WHAT NEEDS TO BE DONE → Write the entries out again. Every character must match.

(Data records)
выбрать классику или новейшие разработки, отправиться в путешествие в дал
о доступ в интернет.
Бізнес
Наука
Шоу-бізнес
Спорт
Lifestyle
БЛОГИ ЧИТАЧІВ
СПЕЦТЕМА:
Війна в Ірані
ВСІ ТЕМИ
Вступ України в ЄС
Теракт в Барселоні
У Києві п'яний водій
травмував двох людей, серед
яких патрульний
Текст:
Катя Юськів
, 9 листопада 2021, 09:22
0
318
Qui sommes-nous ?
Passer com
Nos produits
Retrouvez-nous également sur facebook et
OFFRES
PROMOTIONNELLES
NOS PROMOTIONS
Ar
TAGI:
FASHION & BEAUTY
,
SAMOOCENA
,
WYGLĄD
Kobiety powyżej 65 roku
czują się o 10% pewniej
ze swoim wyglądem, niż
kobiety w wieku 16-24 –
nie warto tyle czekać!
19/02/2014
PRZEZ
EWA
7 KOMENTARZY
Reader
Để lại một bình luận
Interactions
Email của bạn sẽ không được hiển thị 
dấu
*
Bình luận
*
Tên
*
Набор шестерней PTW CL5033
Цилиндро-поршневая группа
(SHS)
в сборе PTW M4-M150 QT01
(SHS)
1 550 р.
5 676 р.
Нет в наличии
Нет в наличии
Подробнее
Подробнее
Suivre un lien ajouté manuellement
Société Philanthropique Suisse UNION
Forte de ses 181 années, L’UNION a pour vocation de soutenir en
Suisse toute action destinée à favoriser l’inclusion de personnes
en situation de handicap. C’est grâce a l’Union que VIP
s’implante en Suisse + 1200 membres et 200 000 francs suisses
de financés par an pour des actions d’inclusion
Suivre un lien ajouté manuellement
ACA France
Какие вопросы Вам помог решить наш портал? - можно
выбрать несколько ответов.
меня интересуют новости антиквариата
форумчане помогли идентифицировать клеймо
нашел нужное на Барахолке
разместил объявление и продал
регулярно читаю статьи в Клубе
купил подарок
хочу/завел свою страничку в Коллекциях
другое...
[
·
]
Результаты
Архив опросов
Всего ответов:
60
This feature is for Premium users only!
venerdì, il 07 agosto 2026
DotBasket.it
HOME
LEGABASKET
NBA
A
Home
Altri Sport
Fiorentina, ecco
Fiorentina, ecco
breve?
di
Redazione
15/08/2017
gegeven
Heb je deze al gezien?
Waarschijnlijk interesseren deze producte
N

RESPONSE BOX →
выбрать классику или новейшие разработки, отправиться в путешествие в дал
о доступ в интернет.
Бізнес
Наука
Шоу-бізнес
Спорт
Lifestyle
БЛОГИ ЧИТАЧІВ
СПЕЦТЕМА:
Війна в Ірані
ВСІ ТЕМИ
Вступ України в ЄС
Теракт в Барселоні
У Києві п'яний водій
травмував двох людей, серед
яких патрульний
Текст:
Катя Юськів
, 9 листопада 2021, 09:22
0
318
Qui sommes-nous ?
Passer com
Nos produits
Retrouvez-nous également sur facebook et
OFFRES
PROMOTIONNELLES
NOS PROMOTIONS
Ar
TAGI:
FASHION & BEAUTY
,
SAMOOCENA
,
WYGLĄD
Kobiety powyżej 65 roku
czują się o 10% pewniej
ze swoim wyglądem, niż
kobiety w wieku 16-24 –
nie warto tyle czekać!
19/02/2014
PRZEZ
EWA
7 KOMENTARZY
Reader
Để lại một bình luận
Interactions
Email của bạn sẽ không được hiển thị 
dấu
*
Bình luận
*
Tên
*
Набор шестерней PTW CL5033
Цилиндро-поршневая группа
(SHS)
в сборе PTW M4-M150 QT01
(SHS)
1 550 р.
5 676 р.
Нет в наличии
Нет в наличии
Подробнее
Подробнее
Suivre un lien ajouté manuellement
Société Philanthropique Suisse UNION
Forte de ses 181 années, L’UNION a pour vocation de soutenir en
Suisse toute action destinée à favoriser l’inclusion de personnes
en situation de handicap. C’est grâce a l’Union que VIP
s’implante en Suisse + 1200 membres et 200 000 francs suisses
de financés par an pour des actions d’inclusion
Suivre un lien ajouté manuellement
ACA France
Какие вопросы Вам помог решить наш портал? - можно
выбрать несколько ответов.
меня интересуют новости антиквариата
форумчане помогли идентифицировать клеймо
нашел нужное на Барахолке
разместил объявление и продал
регулярно читаю статьи в Клубе
купил подарок
хочу/завел свою страничку в Коллекциях
другое...
[
·
]
Результаты
Архив опросов
Всего ответов:
60
This feature is for Premium users only!
venerdì, il 07 agosto 2026
DotBasket.it
HOME
LEGABASKET
NBA
A
Home
Altri Sport
Fiorentina, ecco
Fiorentina, ecco
breve?
di
Redazione
15/08/2017
gegeven
Heb je deze al gezien?
Waarschijnlijk interesseren deze producte
N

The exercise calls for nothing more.